Report all lines below with the word "Table".

**Recorded information:**
========================================================================

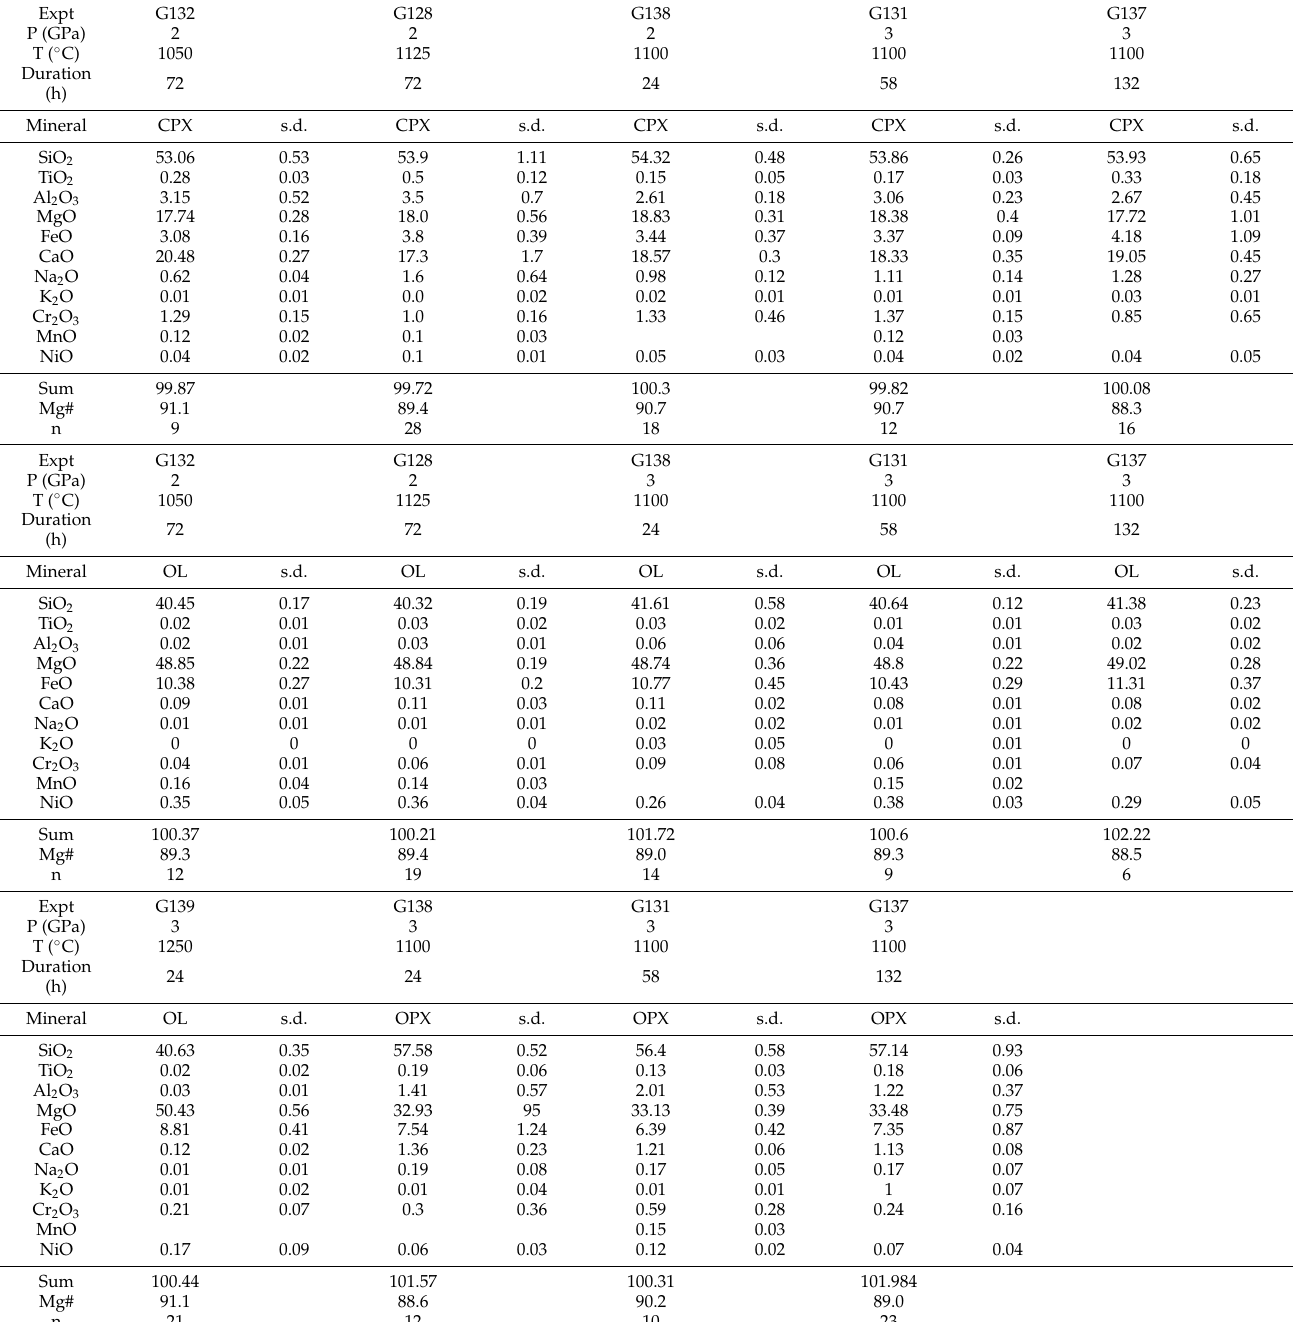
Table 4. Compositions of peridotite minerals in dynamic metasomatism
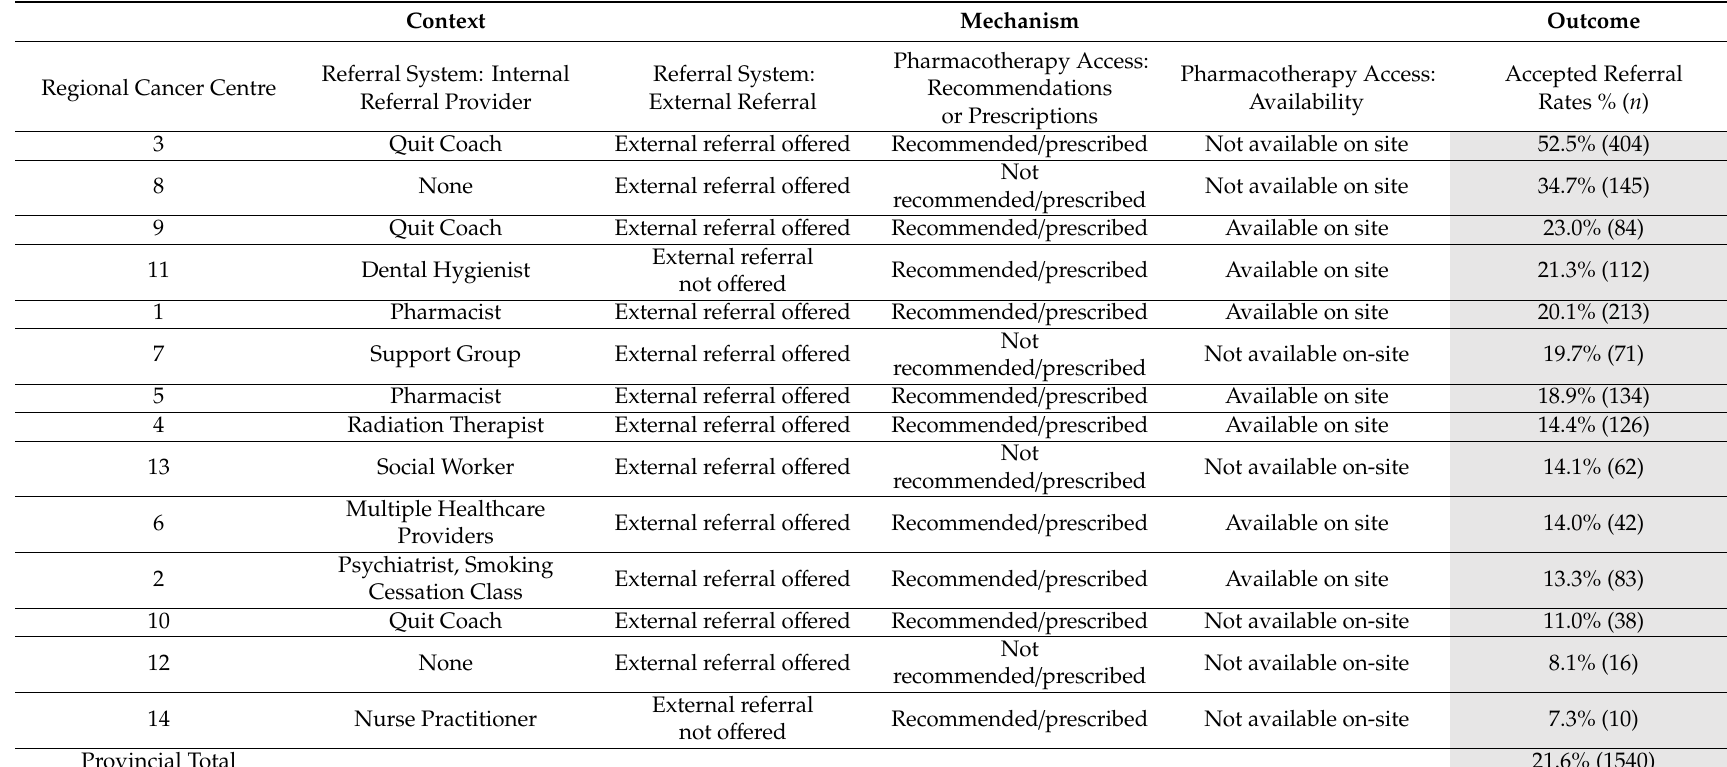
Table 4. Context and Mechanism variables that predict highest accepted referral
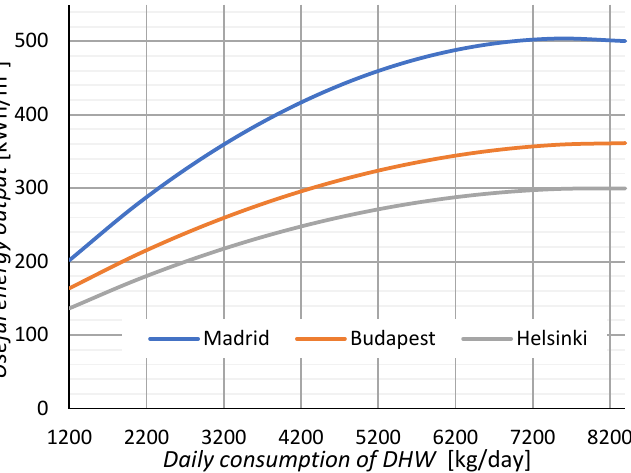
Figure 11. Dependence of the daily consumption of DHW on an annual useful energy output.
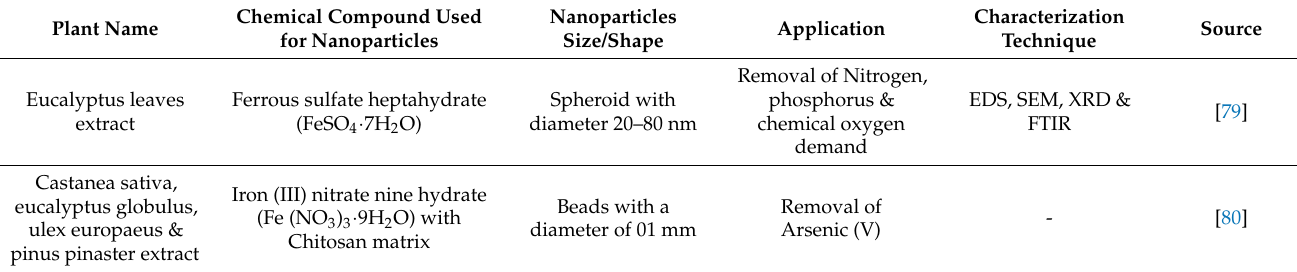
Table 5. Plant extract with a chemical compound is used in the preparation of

========================================================================

**Solution for this problem:**
Table 4. Compositions of peridotite minerals in dynamic metasomatism
Table 4. Context and Mechanism variables that predict highest accepted referral
Table 5. Plant extract with a chemical compound is used in the preparation of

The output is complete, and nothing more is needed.